Rock in Rio: Roberta Medina fala sobre o evento
Por Marcos Cabral
Fonte: IG
Postado em 24 de agosto de 2011
Em entrevista a IG Roberta Medina Produtora do Rock in Rio fala sobre o festival, e sua visão pessoal sobre o evento.
iG: Os roqueiros, especialmente os que foram naquele primeiro festival de 1985, costumam dizer que o festival tem muito pop, que mudou...
Roberta Medina: O rock não é a música, é o espírito construtivo, otimista, empreendedor. No primeiro já teve Elba Ramalho, James Taylor... Não mudou nada. Ivete Sangalo e Cláudia Leite saltaram um nível, deixaram de ser meramente axé e viraram artistas pop. E outra coisa, cara, não vamos colocar sertanejo não, mas olha o Brasil, é rock pop? É assim ó (Roberta fez sinal de pequeno com os dedos). Quando você vai para as redes sociais, os roqueiros são os únicos que ficam reclamando. Coloca um nome pop, desaba a pancadaria contra. Mas venderam 600 mil ingressos em quatro dias. É um evento de massa, não é um evento de nicho, um evento para o jovem, como foi no início. Fico brincando que vou colocar uma piscina de lama para ver se conseguem matar a saudade. Não é mais isso.
iG: O festival SWU em São Paulo você enxerga um pouco como esse evento de nicho que você citou? É o festival que está preenchendo essa brecha?

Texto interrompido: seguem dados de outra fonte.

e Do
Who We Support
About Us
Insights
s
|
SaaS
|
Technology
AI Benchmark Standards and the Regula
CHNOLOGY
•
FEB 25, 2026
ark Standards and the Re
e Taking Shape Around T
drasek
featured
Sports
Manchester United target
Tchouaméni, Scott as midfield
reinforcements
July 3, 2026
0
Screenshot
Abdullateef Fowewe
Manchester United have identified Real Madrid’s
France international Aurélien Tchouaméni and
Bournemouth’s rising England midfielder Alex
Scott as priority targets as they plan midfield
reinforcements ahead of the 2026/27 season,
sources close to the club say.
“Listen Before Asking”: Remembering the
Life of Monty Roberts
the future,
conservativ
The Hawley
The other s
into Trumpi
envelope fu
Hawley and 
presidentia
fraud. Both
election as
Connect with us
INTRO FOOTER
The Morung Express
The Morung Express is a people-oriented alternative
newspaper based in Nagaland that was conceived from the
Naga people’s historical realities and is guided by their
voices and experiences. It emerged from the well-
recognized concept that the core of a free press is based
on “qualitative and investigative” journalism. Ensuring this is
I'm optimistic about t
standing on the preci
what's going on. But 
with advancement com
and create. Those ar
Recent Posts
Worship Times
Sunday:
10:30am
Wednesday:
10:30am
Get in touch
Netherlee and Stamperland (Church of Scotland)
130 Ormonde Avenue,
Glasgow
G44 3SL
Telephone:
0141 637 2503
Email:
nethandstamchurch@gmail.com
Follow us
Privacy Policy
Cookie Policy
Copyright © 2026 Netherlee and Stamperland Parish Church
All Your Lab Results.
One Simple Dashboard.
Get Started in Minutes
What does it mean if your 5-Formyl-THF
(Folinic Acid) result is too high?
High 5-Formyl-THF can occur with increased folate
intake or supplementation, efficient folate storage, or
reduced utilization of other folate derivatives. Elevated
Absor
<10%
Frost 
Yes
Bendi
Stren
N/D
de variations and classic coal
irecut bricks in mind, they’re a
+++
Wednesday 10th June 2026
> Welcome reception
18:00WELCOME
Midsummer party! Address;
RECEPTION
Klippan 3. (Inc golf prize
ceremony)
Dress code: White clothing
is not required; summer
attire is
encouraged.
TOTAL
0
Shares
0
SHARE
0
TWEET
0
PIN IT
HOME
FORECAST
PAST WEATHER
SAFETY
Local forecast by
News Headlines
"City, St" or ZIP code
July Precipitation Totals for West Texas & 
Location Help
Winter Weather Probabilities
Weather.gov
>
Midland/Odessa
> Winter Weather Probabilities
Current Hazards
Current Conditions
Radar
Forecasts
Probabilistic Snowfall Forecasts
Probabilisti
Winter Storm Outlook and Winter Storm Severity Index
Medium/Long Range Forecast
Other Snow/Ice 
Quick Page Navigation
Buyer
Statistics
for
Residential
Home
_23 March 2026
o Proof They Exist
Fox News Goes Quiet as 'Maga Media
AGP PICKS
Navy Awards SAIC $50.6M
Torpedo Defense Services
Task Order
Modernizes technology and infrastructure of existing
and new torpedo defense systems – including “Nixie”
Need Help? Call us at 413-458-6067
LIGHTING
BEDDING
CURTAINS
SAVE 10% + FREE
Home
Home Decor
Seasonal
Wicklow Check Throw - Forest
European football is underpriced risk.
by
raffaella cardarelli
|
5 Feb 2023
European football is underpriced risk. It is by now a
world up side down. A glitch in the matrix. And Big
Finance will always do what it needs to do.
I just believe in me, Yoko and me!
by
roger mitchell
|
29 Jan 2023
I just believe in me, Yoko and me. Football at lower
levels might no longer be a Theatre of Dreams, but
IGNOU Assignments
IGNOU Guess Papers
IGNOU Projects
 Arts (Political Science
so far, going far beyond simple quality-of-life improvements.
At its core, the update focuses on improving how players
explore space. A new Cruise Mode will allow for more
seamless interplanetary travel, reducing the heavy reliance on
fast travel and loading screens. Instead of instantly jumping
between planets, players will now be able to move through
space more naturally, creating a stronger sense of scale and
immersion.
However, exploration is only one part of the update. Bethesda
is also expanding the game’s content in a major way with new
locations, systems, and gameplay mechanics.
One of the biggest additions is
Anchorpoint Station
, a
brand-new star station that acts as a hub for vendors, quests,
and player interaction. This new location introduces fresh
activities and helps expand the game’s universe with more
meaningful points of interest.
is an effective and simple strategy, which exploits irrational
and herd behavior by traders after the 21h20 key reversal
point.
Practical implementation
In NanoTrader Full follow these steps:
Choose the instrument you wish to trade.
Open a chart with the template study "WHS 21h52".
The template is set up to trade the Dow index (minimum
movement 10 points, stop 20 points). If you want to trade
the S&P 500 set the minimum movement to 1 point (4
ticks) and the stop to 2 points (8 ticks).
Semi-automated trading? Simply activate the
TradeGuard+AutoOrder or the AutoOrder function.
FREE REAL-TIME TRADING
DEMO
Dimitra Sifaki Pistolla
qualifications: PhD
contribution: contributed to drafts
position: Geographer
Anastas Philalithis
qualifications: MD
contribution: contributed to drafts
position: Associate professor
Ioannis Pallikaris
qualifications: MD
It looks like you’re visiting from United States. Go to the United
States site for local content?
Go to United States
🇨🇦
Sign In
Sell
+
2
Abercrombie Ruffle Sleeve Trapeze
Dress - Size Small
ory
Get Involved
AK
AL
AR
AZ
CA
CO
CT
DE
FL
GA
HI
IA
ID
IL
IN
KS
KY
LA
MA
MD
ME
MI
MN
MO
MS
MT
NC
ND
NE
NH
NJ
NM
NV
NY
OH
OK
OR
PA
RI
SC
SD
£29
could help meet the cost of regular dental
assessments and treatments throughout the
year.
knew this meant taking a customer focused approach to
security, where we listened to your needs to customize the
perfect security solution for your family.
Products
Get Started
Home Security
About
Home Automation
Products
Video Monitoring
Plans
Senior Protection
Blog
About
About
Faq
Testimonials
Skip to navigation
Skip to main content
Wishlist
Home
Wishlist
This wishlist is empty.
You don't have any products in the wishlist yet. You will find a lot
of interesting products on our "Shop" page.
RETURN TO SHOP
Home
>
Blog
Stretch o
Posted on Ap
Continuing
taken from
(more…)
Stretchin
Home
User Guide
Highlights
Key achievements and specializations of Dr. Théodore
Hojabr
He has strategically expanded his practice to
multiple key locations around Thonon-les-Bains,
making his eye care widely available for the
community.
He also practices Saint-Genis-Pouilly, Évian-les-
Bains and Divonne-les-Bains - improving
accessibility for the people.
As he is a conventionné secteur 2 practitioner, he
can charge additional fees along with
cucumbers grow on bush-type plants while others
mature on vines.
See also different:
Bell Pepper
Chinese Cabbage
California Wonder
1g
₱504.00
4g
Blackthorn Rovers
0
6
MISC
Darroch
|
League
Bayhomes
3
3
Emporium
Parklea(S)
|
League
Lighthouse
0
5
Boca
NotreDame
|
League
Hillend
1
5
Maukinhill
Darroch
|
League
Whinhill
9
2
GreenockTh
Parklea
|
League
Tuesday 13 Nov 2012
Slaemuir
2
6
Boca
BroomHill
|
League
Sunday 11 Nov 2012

Roberta Medina: Se você olhar os festivais pelo mundo afora, muitos têm vários espaços. Mas a gente não fala só com o jovem, 75% do público do Rock in Rio está entre 15 e 50 anos. De 15 a 25, são 26%. E por quê? Porque está limpo, você pode andar tranquilo, levar seus filhos, ir em um banheiro legal, o ambiente é outro. É um parque temático da música. Claro que não negamos a origem, só estamos aqui em função dos 26 anos de história, e principalmente a primeira edição. Mas acho sim que o SWU está ocupando o espaço que ninguém ocupou. Portugal, que é muito menor, tem, sei lá, uns 20 festivais, e pelo menos cinco relevantes.